Wisdom Companion #2 Sr. Rita’s Journey

Many of you, friends and readers, have heard me talk about Sr. Rita, who has been my aman-cara, my heart friend, for many years, and who is the inspiration for the character of Sr. Eileen in my latest novel, EVEN SO. 

Sr. Rita had breast cancer some years ago and we have now learned it has metastasized and will be with her for life, as her ‘wisdom companion,’ the one who will eventually take her home, as she puts it. 

As a writer she does what all writers do– she turns to the page to share this journey with us.  She has given me permission to post her writings here, as she lives fully in this experience. I am deeply grateful for her grace in letting us receive her wisdom, inspiration, and example. So here is the second installment (The first can be found here). More — many, many more — will follow.

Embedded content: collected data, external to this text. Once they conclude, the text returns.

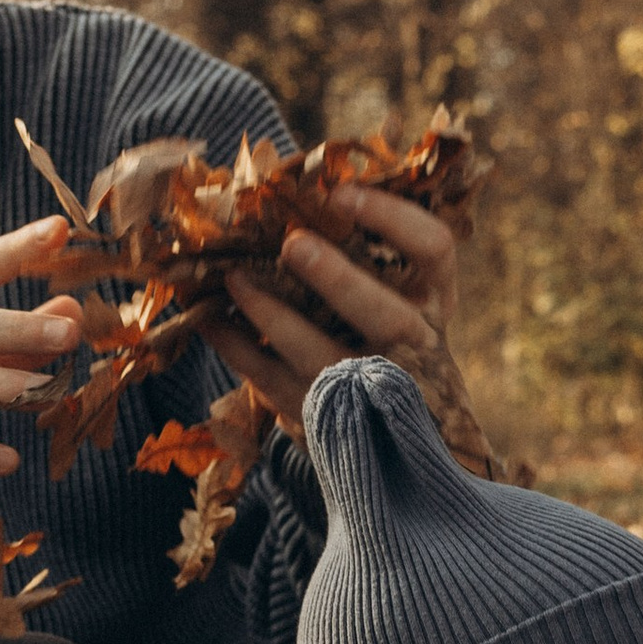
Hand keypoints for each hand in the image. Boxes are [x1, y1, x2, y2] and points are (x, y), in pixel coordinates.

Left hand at [202, 186, 502, 477]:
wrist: (398, 450)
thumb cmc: (386, 343)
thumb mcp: (398, 299)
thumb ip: (366, 257)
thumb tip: (292, 193)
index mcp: (434, 303)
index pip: (435, 250)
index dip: (393, 218)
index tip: (341, 194)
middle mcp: (416, 348)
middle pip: (390, 316)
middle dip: (340, 281)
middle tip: (293, 245)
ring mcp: (371, 393)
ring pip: (324, 357)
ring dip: (273, 316)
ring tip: (233, 279)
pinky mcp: (326, 420)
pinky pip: (273, 382)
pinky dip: (235, 348)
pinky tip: (207, 318)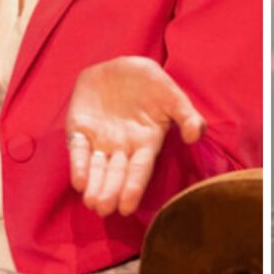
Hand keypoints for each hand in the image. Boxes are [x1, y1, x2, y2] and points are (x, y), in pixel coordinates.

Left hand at [66, 56, 204, 217]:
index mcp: (145, 143)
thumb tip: (196, 136)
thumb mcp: (173, 96)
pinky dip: (78, 164)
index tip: (127, 206)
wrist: (122, 65)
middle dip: (110, 192)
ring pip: (96, 167)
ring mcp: (100, 140)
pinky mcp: (80, 128)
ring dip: (94, 184)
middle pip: (116, 174)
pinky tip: (78, 179)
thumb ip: (186, 115)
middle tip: (105, 209)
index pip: (139, 169)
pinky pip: (78, 149)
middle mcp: (121, 147)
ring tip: (92, 202)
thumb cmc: (152, 83)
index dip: (133, 187)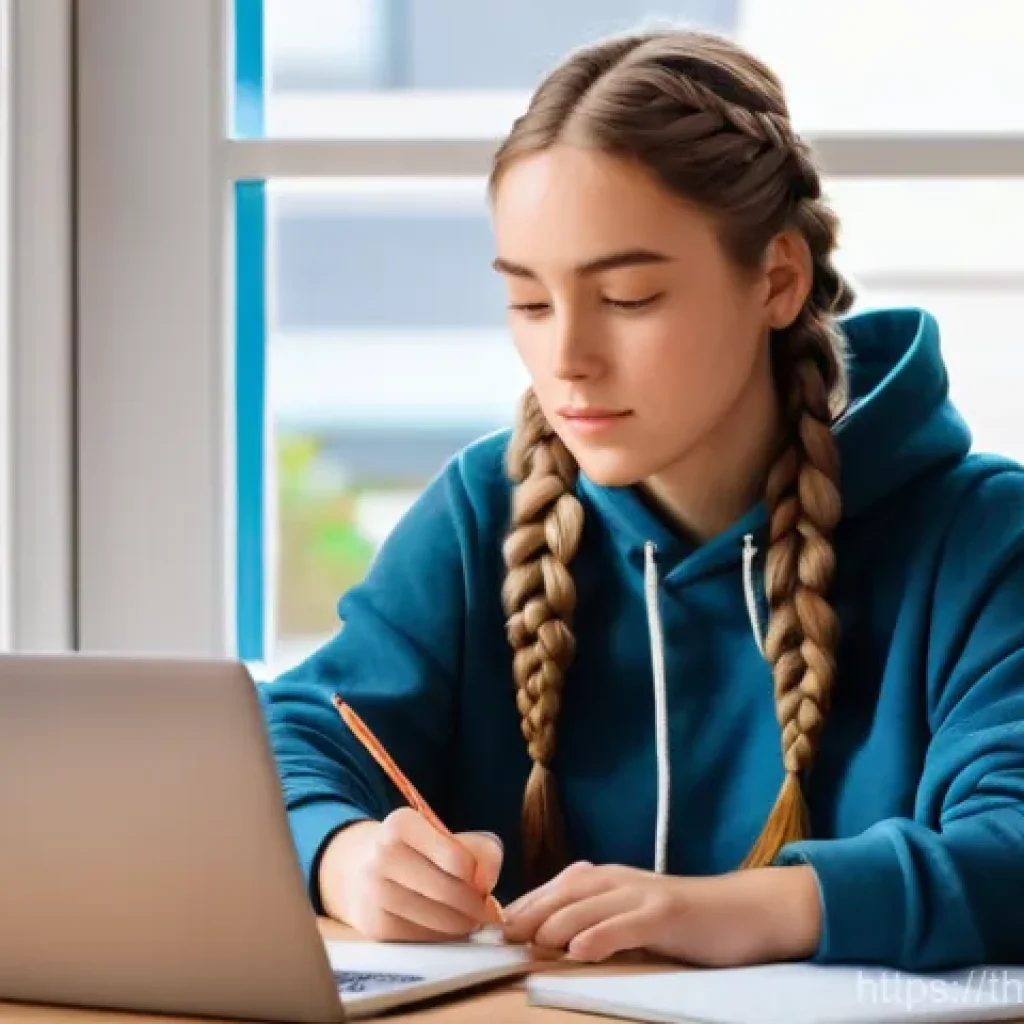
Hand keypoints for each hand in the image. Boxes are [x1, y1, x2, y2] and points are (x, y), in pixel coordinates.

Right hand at [319, 808, 503, 941]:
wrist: (358, 871)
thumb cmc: (416, 852)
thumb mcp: (444, 836)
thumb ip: (480, 851)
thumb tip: (486, 886)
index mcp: (402, 824)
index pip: (458, 858)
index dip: (481, 874)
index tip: (484, 880)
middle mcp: (383, 856)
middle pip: (452, 892)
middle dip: (477, 905)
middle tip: (484, 906)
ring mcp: (376, 893)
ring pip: (443, 921)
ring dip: (464, 924)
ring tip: (465, 915)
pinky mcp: (376, 927)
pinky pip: (428, 940)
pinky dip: (444, 936)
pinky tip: (442, 924)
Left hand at [501, 861, 820, 964]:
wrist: (744, 910)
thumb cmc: (683, 921)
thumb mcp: (633, 918)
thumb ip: (598, 922)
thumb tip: (550, 941)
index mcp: (607, 880)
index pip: (555, 889)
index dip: (525, 906)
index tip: (495, 929)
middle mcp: (619, 879)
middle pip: (565, 893)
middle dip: (530, 913)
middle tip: (500, 937)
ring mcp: (643, 893)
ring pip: (590, 905)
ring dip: (555, 924)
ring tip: (527, 943)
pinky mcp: (667, 913)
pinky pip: (628, 924)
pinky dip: (601, 935)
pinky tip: (578, 950)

September 7, 2022 Today’ reading  of the beatitude  and woes in Luke are consoling. I begin treatment today. The great  irony is that I feel well despite the disease that hides in me, and treatment, though it is focused on healing, brings some loss.  Jesus’ preaching dismantles conventional wisdom, judging by appearances, old tropes that associate painful situations with punishment, sinfulness, God’s displeasure. It points to the impermanence  of both suffering  and well-being. What lasts is love that transforms. The most devastating losses hold a gift, albeit  a difficult one. Poets know this:

Image by “Altar of Sorrow”

The Uses of Sorrow | Mary Oliver

(In my sleep I dreamed this poem)

Someone I loved once gave me
a box full of darkness.

It took me years to understand
that this, too, was a gift.

The ”woes” ( which are better translated  as the Jewish exclamation OY!) point to something recent science has noted. Empathy frequently decreases with increased security, esteem and power. The subtle danger is that good times can make it easy to forget that all is gift, and that gifts are given for us to share. How we hold what we are experiencing has the power to bring us blessedness if we are living awake and aware.

My evening prayer tonight is the hymn “It Is Well With My Soul” by Horatio G. Spafford
When peace, like a river, attendeth my way,
When sorrows like sea billows roll;
Whatever my lot, Thou hast taught me to say,
It is well, it is well with my soul.

It is well with my soul,
It is well, it is well with my soul.

This hymn was written after traumatic events in Spafford’s life. His young son died, He business went up in flames in the Chicago fire of 1871. He sent his wife and four daughters ahead to England, while he sorted out his business. His four daughters would drown in a shipping accident, his wife would survive … Shortly afterwards, as Spafford traveled to meet his grieving wife, he was inspired to write these words as his ship passed near where his daughters had died.
That is some testimony to God’s grace. Truly amazing.

Sr. Rita’s writing here makes me think of something I came across Francis Weller’s book, “The Wild Edge of Sorrow,” which I’m studying at the moment. He says,

“When we are in the grips of illness, a major focus in our mind is the hope of getting back to where we were before this sickness began. But we are not meant to go back...we have been uprooted by our cancer, our heart attack, or our depression, and we have been set down on some new shore.”

No one among us lives our lives without a shipwreck of one kind or the other, do we?